PROBLEM STATEMENT >>
Pull out each line in the records below that contains the string "typed", and copy those lines unchanged.

--- start of DATA PROVIDED ---

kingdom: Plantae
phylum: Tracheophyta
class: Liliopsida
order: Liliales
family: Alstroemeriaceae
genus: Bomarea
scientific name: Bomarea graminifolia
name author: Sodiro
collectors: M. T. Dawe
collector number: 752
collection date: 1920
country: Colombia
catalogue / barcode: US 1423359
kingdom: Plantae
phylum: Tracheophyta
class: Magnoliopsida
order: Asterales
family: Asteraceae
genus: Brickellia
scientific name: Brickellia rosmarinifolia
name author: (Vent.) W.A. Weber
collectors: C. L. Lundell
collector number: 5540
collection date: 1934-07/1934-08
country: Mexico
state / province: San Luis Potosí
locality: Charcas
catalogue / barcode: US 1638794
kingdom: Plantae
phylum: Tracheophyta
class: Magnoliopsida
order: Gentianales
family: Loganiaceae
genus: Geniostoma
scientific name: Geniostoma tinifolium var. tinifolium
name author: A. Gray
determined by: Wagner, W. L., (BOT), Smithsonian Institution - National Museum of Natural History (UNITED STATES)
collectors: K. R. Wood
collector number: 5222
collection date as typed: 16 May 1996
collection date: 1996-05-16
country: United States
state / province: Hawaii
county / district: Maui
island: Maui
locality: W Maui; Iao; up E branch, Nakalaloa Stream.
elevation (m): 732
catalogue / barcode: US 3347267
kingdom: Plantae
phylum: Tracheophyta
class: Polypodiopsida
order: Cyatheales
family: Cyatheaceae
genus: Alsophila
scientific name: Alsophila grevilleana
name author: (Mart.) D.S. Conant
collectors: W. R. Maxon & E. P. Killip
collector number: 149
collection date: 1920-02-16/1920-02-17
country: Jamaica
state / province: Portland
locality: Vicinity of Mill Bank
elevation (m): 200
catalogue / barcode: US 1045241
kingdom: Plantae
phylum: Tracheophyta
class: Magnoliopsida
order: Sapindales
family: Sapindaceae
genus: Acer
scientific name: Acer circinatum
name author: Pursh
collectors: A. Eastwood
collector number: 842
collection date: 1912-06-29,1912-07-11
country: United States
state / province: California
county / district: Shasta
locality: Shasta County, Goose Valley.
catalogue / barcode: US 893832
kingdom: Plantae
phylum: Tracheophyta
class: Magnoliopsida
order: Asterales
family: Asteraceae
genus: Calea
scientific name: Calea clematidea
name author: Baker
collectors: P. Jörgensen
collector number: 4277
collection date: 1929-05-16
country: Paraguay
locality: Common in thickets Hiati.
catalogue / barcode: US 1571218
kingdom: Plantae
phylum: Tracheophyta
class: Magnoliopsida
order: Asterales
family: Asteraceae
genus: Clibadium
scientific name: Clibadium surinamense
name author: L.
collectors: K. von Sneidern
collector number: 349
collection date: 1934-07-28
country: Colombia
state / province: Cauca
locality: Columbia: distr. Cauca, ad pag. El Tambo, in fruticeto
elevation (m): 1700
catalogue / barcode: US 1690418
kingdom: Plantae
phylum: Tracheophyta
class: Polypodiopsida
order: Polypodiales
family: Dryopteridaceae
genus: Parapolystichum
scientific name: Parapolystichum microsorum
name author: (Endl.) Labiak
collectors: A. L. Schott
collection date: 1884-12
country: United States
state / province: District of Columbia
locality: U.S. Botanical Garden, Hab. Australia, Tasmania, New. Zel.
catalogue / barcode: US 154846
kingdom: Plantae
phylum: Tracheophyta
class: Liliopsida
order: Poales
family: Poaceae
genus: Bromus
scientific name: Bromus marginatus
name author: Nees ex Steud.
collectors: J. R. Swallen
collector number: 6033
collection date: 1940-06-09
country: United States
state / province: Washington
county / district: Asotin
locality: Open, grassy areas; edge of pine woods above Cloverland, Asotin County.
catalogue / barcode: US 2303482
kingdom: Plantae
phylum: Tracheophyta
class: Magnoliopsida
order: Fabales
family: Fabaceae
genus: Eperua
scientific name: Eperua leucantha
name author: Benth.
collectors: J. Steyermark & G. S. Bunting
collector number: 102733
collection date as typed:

--- end of DATA PROVIDED ---

FINAL ANSWER >>
collection date as typed: 16 May 1996
collection date as typed:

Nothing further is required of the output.